1997 · Shōhei Imamura

A reading · through the lens of theory

*The Eel* opens in the register of raw drive — a knife, a discovery, a body — and then, almost perversely, drains that energy and refuses to follow it anywhere. This formal decision is the film's argument: Imamura is not interested in crime but in what survives after action collapses. Yamashita, released on parole, becomes the kind of figure at the heart of the **time-image** — no longer a man capable of resolving his situation through force of will, but a seer stranded in the gap between what he has done and any life that could follow from it.

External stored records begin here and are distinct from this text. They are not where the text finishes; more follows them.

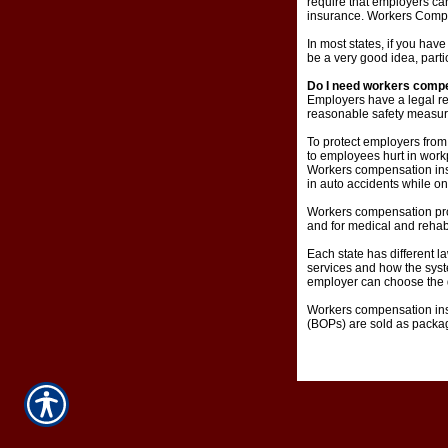
require that employers c
insurance. Workers Compens
In most states, if you ha
be a very good idea, parti
Do I need workers comp
Employers have a legal re
reasonable safety measur
To protect employers from
to employees hurt in work
Workers compensation insu
in auto accidents while on
Workers compensation provi
and for medical and rehabi
Each state has different l
services and how the syst
employer can choose the d
Workers compensation ins
(BOPs) are sold as package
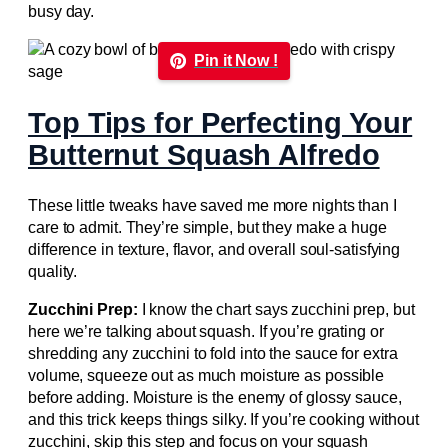
busy day.
Pin it Now !
Top Tips for Perfecting Your
Butternut Squash Alfredo
These little tweaks have saved me more nights than I
care to admit. They’re simple, but they make a huge
difference in texture, flavor, and overall soul-satisfying
quality.
Zucchini Prep:
I know the chart says zucchini prep, but
here we’re talking about squash. If you’re grating or
shredding any zucchini to fold into the sauce for extra
volume, squeeze out as much moisture as possible
before adding. Moisture is the enemy of glossy sauce,
and this trick keeps things silky. If you’re cooking without
zucchini, skip this step and focus on your squash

Imamura makes this palpable through the observational camera Shigeru Komatsubara holds at a calm, anthropological remove, allowing it to dwell on faces caught in the act of not-quite-speaking, on the quiet geometry of the barbershop, on riverside light doing nothing in particular: pure **opsigns & sonsigns**, optical-sound situations in which dead time displaces narrative momentum and looking supersedes action. But beneath Yamashita's careful social surface, Imamura — who spent a career watching human beings as an entomologist watches specimens — never lets the **impulse-image** go quiet. The eel itself carries it: gliding in close-up through its tank, primal, phallic, mute, it embodies the drives that imprisonment and routine can suppress but cannot extinguish. That glass tank is borrowed directly from Imamura's own *The Pornographers* (1966), where a carp kept as a reincarnated spouse served as wordless confessor — the same animal-confessor device transposed here into something stranger: a man whispering his entire interior life to a creature that has nothing to offer back.